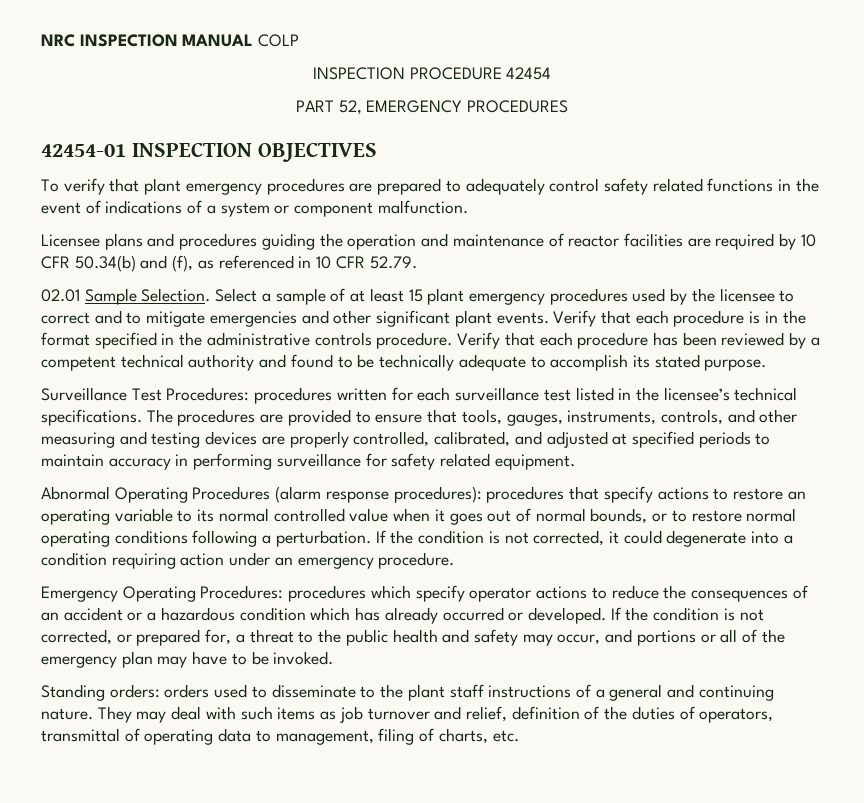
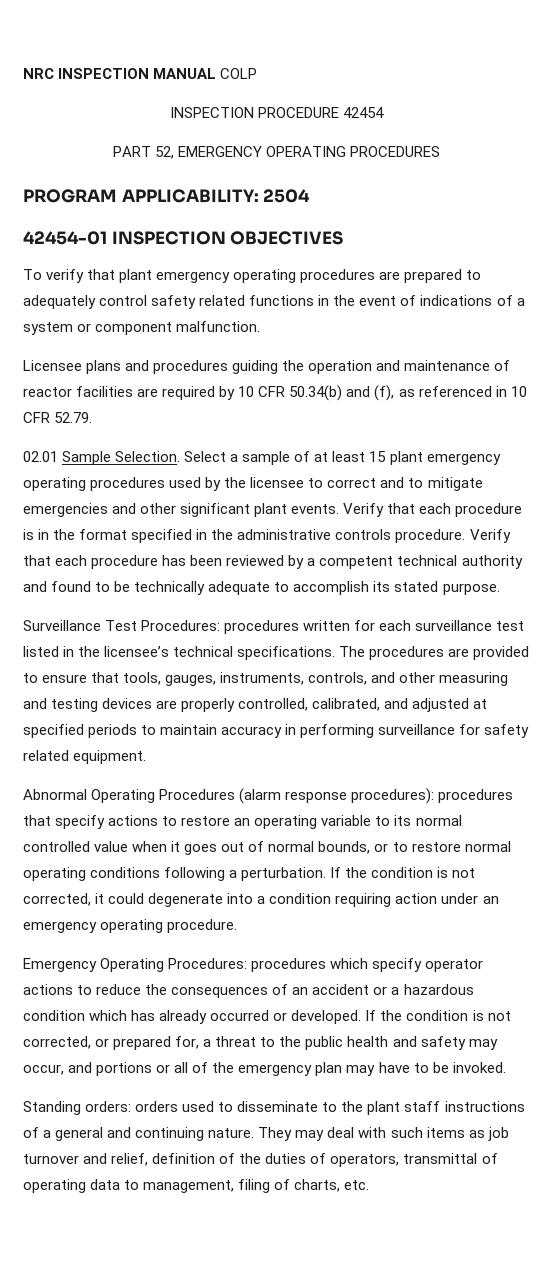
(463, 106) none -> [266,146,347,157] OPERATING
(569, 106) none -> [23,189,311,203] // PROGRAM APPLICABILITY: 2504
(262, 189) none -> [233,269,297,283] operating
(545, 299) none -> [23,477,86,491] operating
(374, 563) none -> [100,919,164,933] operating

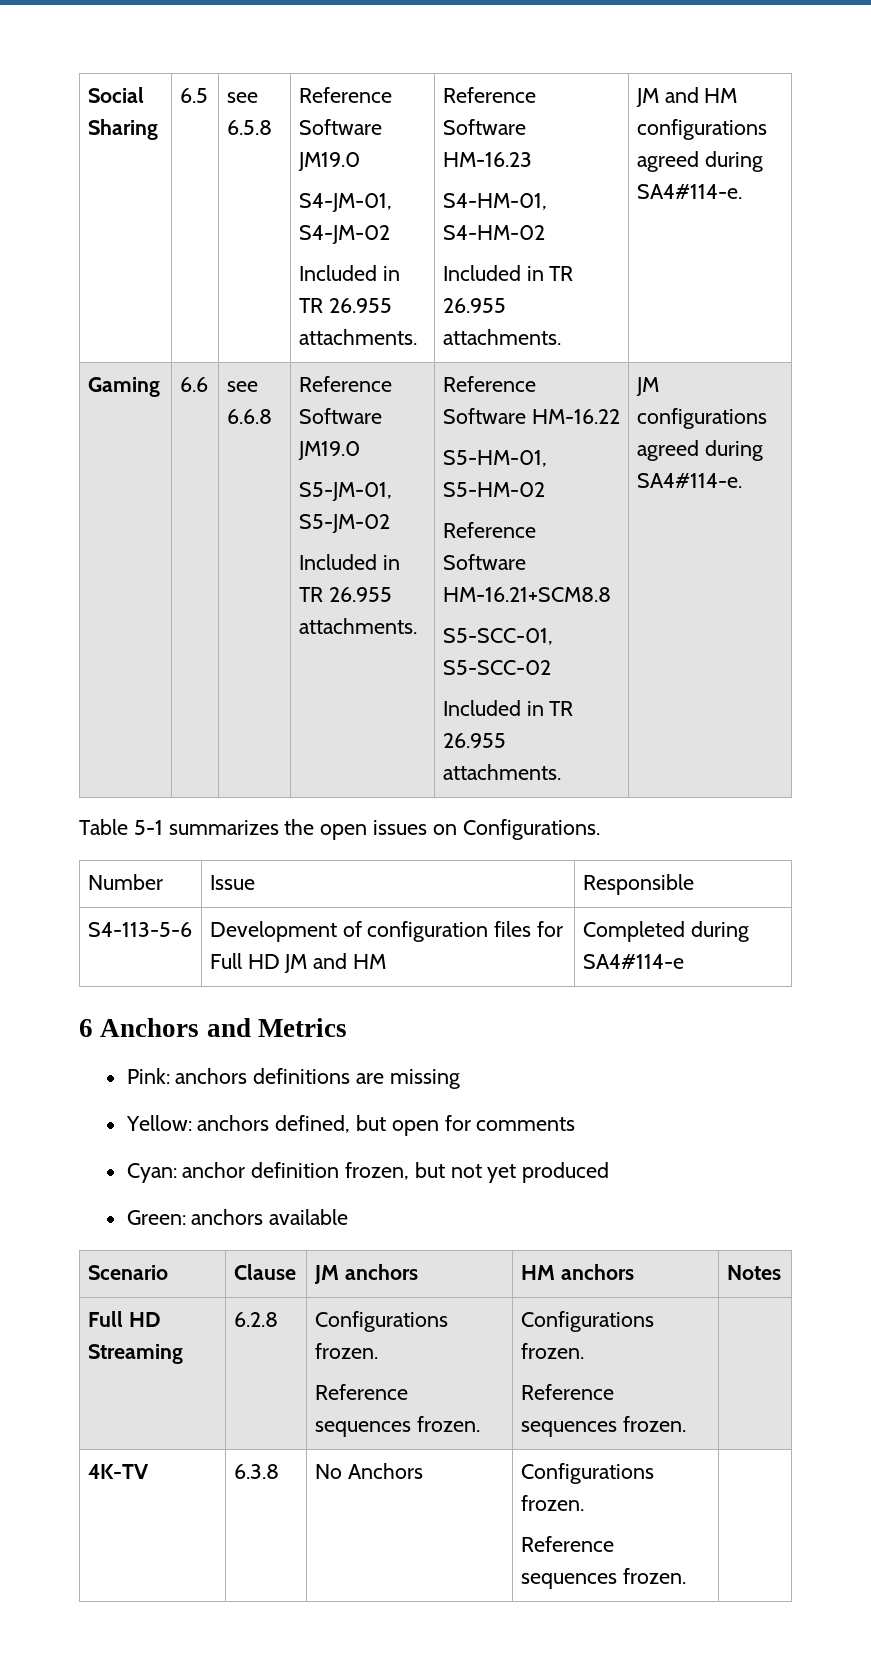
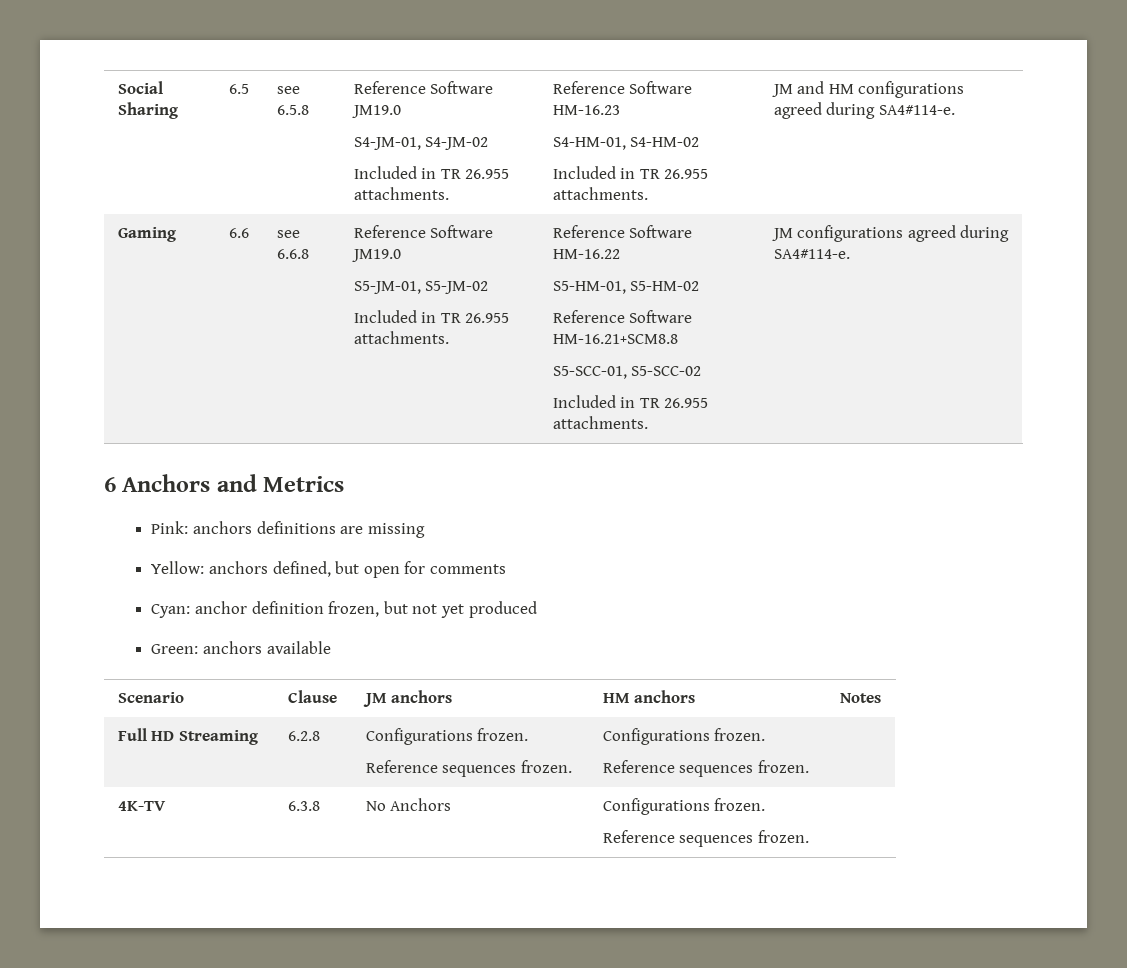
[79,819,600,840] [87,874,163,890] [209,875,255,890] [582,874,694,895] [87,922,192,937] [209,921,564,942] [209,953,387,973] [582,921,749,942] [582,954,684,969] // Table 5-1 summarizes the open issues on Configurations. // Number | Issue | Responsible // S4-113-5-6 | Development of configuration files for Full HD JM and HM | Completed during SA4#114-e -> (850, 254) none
◆ ◆ ◆
= Task objective =
From the first line to the last, copy the listing above exactly and leave out the images.

= Written response =
(463, 106) none -> [266,146,347,157] OPERATING
(569, 106) none -> [23,189,311,203] // PROGRAM APPLICABILITY: 2504
(262, 189) none -> [233,269,297,283] operating
(545, 299) none -> [23,477,86,491] operating
(374, 563) none -> [100,919,164,933] operating

[79,819,600,840] [87,874,163,890] [209,875,255,890] [582,874,694,895] [87,922,192,937] [209,921,564,942] [209,953,387,973] [582,921,749,942] [582,954,684,969] // Table 5-1 summarizes the open issues on Configurations. // Number | Issue | Responsible // S4-113-5-6 | Development of configuration files for Full HD JM and HM | Completed during SA4#114-e -> (850, 254) none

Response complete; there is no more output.